[Items from a dataset]
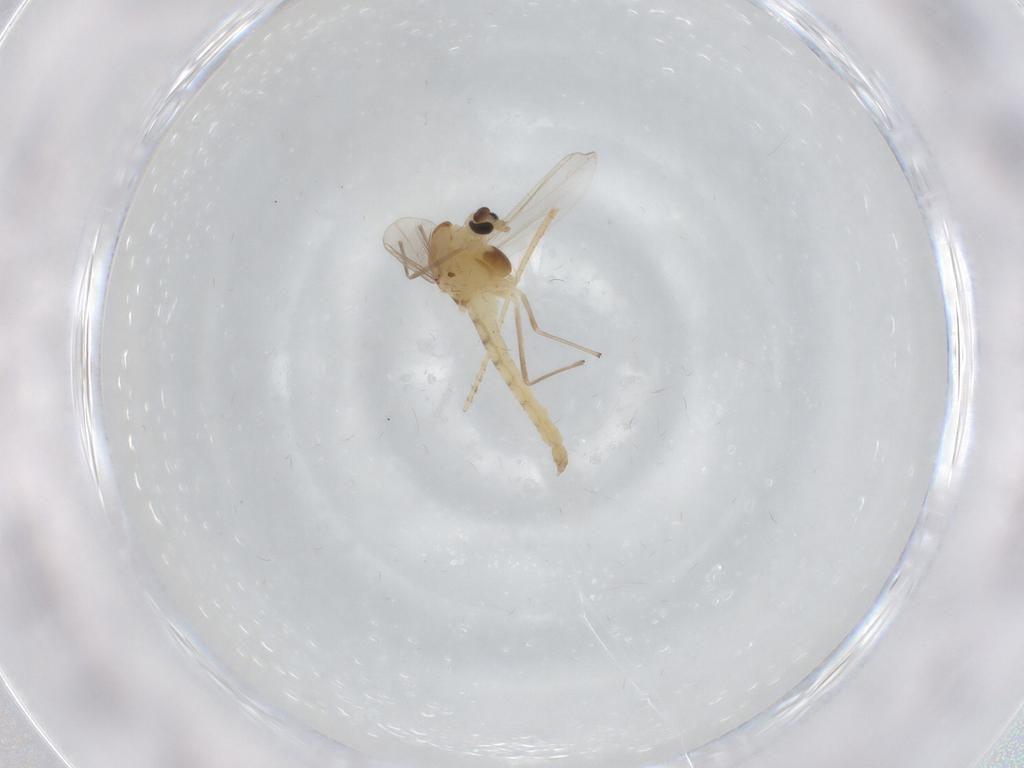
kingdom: Animalia
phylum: Arthropoda
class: Insecta
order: Diptera
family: Chironomidae
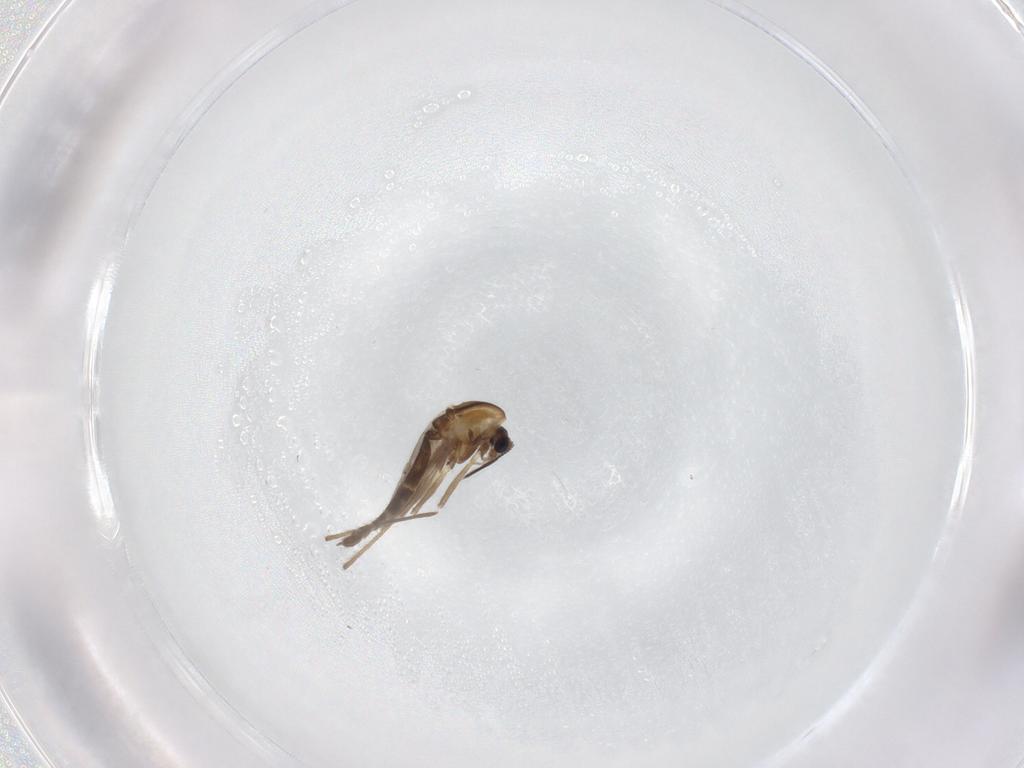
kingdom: Animalia
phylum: Arthropoda
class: Insecta
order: Diptera
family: Chironomidae
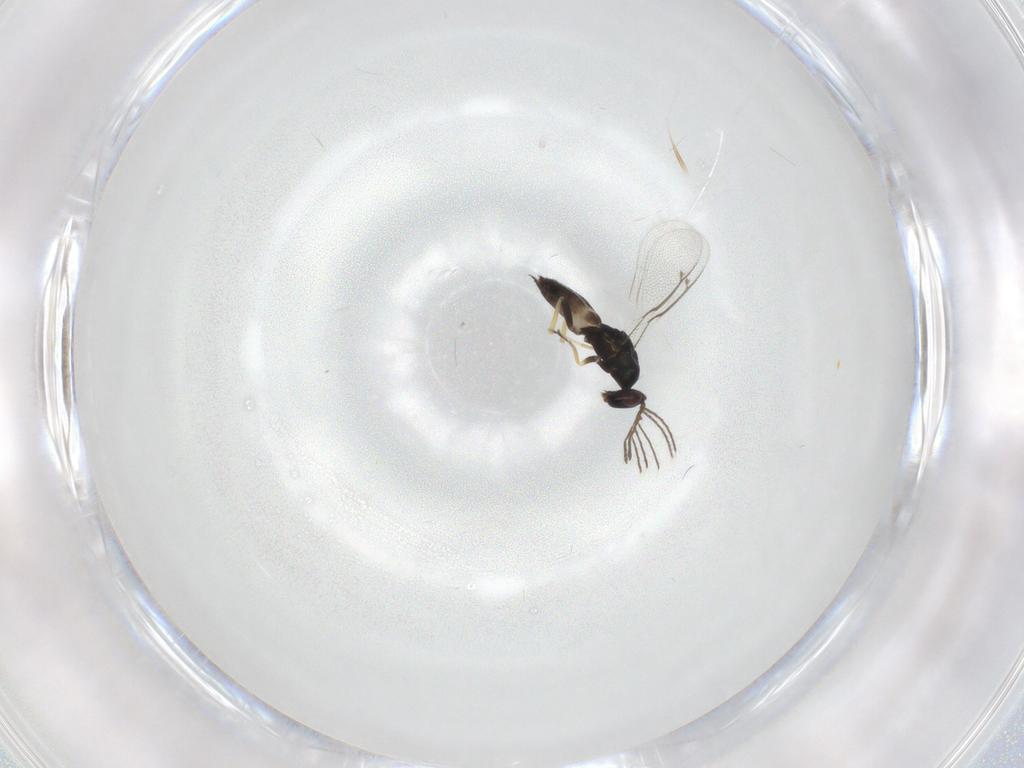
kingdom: Animalia
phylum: Arthropoda
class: Insecta
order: Hymenoptera
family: Eulophidae
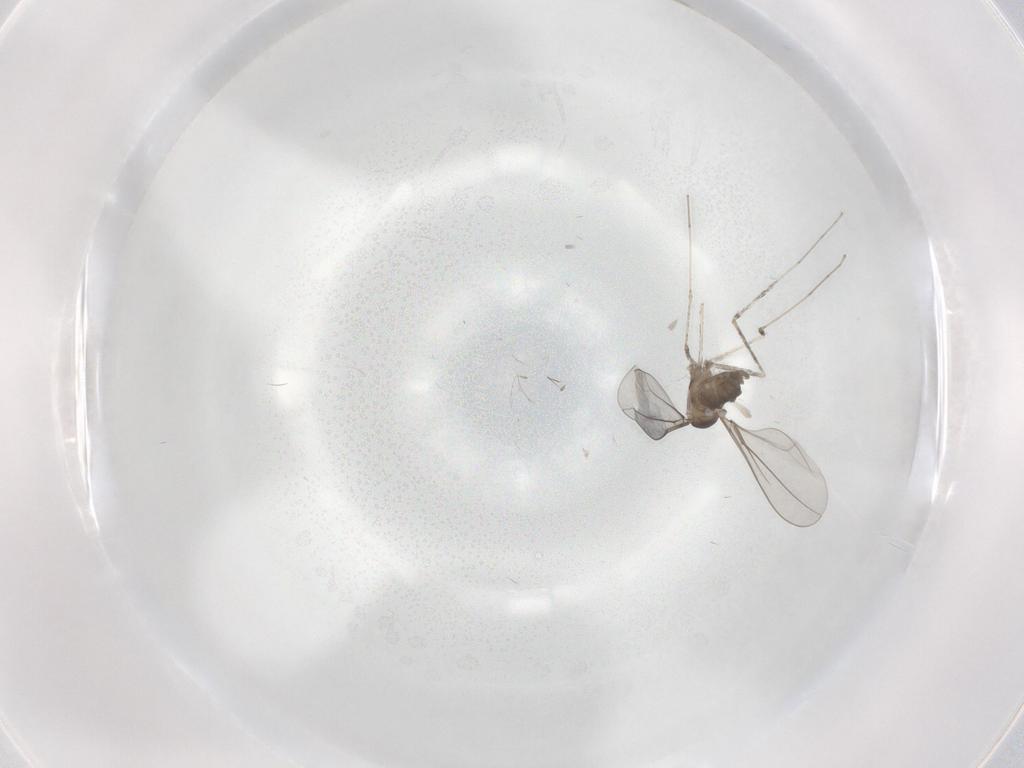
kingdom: Animalia
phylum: Arthropoda
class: Insecta
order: Diptera
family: Cecidomyiidae
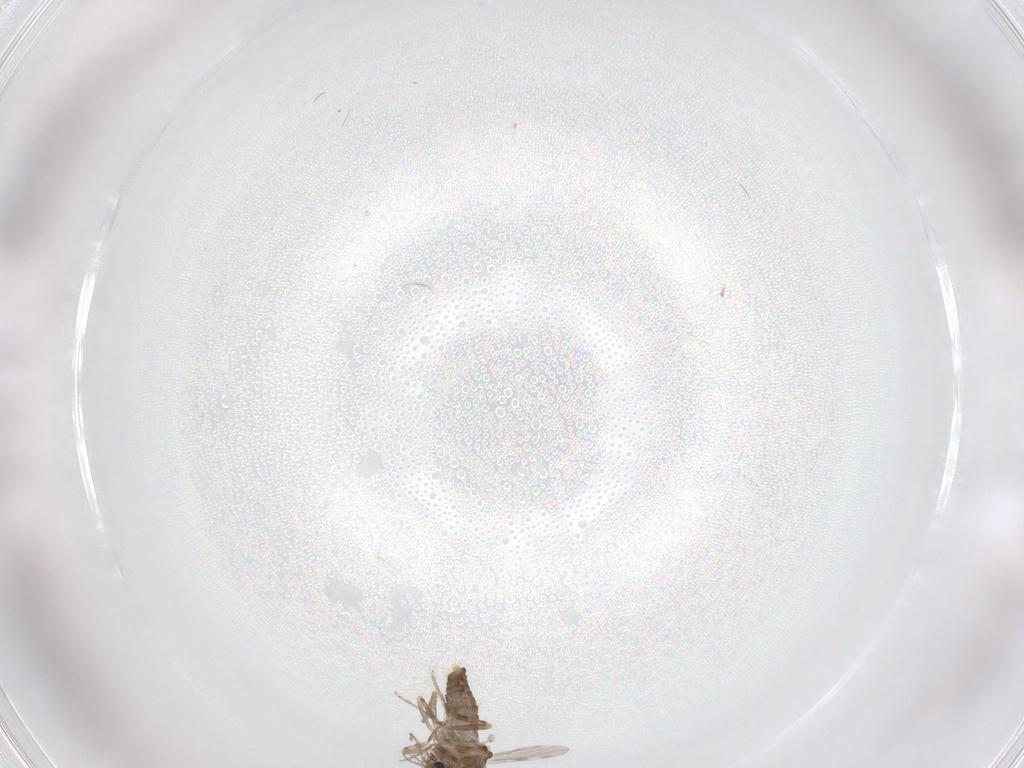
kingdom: Animalia
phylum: Arthropoda
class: Insecta
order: Diptera
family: Ceratopogonidae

### What the task asks
Lay out the rows above as a two-column CSV with the headers text and answer, one line per row, each field quoted and any line breaks within it turned into spaces. Omit the pictures.

### Correct output
text,answer
"kingdom:","Animalia"
"phylum:","Arthropoda"
"class:","Insecta"
"order:","Diptera"
"family:","Chironomidae"
"kingdom:","Animalia"
"phylum:","Arthropoda"
"class:","Insecta"
"order:","Diptera"
"family:","Chironomidae"
"kingdom:","Animalia"
"phylum:","Arthropoda"
"class:","Insecta"
"order:","Hymenoptera"
"family:","Eulophidae"
"kingdom:","Animalia"
"phylum:","Arthropoda"
"class:","Insecta"
"order:","Diptera"
"family:","Cecidomyiidae"
"kingdom:","Animalia"
"phylum:","Arthropoda"
"class:","Insecta"
"order:","Diptera"
"family:","Ceratopogonidae"